# Your instructions
Return every line of text in the records below, reproducing each one character for character, and leave the pictures out of your answer.

(Transcribed page text)
------------------------------
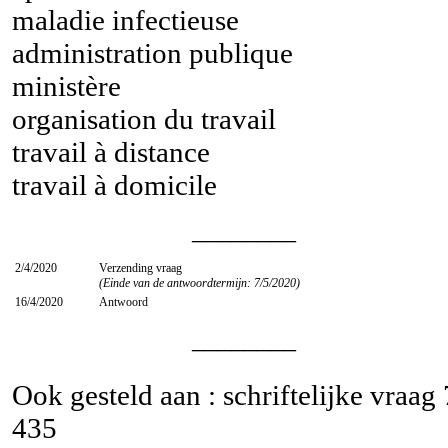
maladie infectieuse
administration publique
ministère
organisation du travail
travail à distance
travail à domicile
________
2/4/2020
Verzending vraag
(Einde van de antwoordtermijn: 7/5/2020)
16/4/2020
Antwoord
________
Ook gesteld aan : schriftelijke vraag
435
------------------------------
# Expected answer
maladie infectieuse
administration publique
ministère
organisation du travail
travail à distance
travail à domicile
________
2/4/2020
Verzending vraag
(Einde van de antwoordtermijn: 7/5/2020)
16/4/2020
Antwoord
________
Ook gesteld aan : schriftelijke vraag
435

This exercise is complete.